Year End 31st Dec 2012 2013 2014 2015 2016 2017 TTM 2018E 2019E CAGR / Avg
Revenue $m 36,670 37,773 40,362 40,704 39,639 41,244 43,048 44,360 46,461 +2.4%
Operating Profit $m 2,057 3,400 1,938 7,802 6,952 6,114 5,553     +24.3%
Net Profit $m 1,009 10,540 659 4,526 4,373 3,577 3,322 3,923 4,485 +28.8%
EPS Reported $ 1.19 12.3 0.78 5.63 5.79 5.15 4.90     +34.1%
EPS Normalised $ 2.34 6.65 3.72 4.66 5.40 4.92 4.90 5.55 6.49 +16.0%
EPS Growth % +84.1 +184.2 -44.0 +25.2 +15.8 -8.9 -0.6 +12.8 +17.0  
PE Ratio x           10.7 10.8 9.49 8.12  
PEG x           0.84 0.84 0.56 0.95
Profitability

So yes, I'd certainly buy them as a slow accumulator on this sell-off but keep in mind airlines can always drop 20% overnight if there's a crash or a strike and recessions just murder them so you never want to go overboard.  Still, for the LTP, we can add:

  • Sell 5 DAL 2021 $45 puts for $5 ($2,500) 
  • Buy 15 DAL 2021 $50 calls for $10.20 ($15,300) 
  • Sell 15 DAL 2021 $62.50 calls for $5 ($7,500) 

That's net $5,300 on the $18,750 spread so there's $13,450 (253%) of upside potential at $62 and, ideally, once they are back over $55, we can sell 5 (1/3) the Jan $60s (now 0.60) for over $1, which would be $500 for 3 months and we have 8 more quarters to sell to collect up to $4,500 (85%) against the $5,300 outlay.  
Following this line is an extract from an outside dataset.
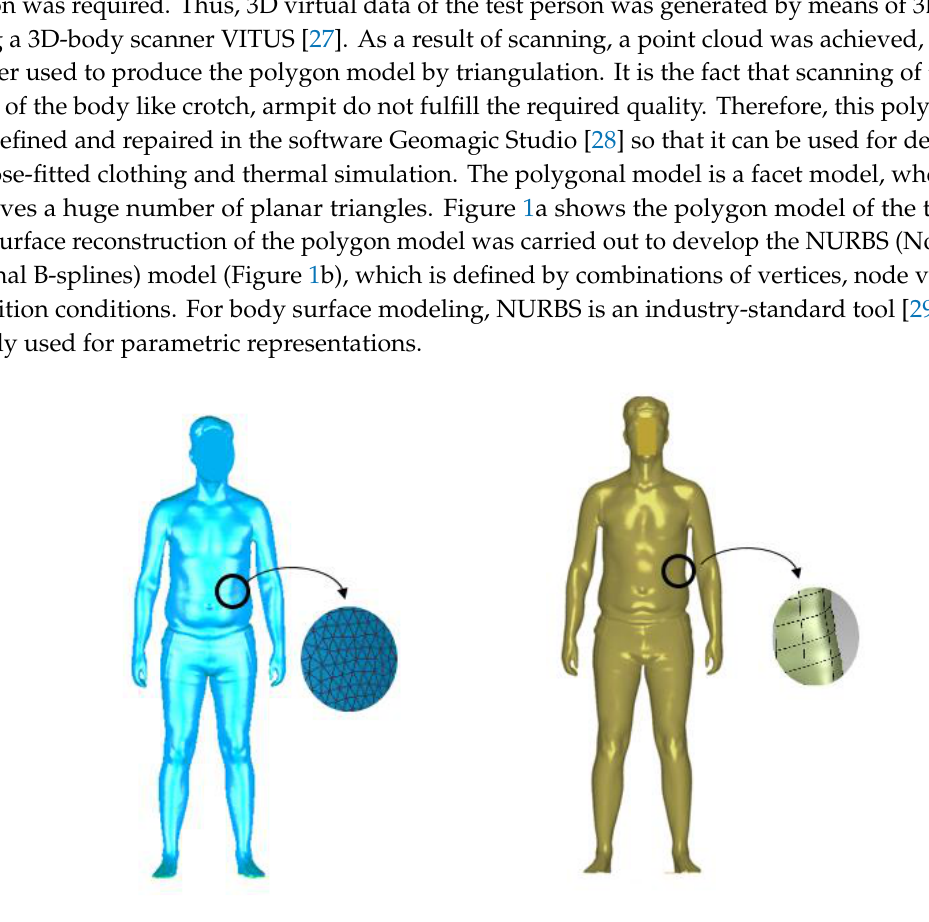
Table 1. Characteristics of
So, on a trade like this, we're limiting exposure with just 5 puts (keeping in mind we have $50,000+ allocation blocks) and let's say DAL drops 20% to $42.50:  The Delta on the $50 calls is 0.60 so they would drop to $4.20 but the $40s have a delta of 0.76 and are now $15.30 so they would be $7.70 (ish) and we're roll $10 lower for net $3.50 and have 15 of the 2021 $40/62.50 spreads and then we'd sell 5 more of the March $50 calls (now $4.85 with a 0.60 delta) for about $1 (can't count on those deltas to hold up when things get cheap) and then our net would be $5,300 + $3,500 – $1,000 (from 2 short call sales) = $7,800 on the $33,750 spread that's still $3,750 in the money at $42.50 and we'd still be able to work that basis down another $3,500 over the next two years.

That's without even doubling down or doing anything fancy so, if we're not worried about a 20% drop – it's hard to see a reason not to pull the trigger on the trade after a nice 10% pullback.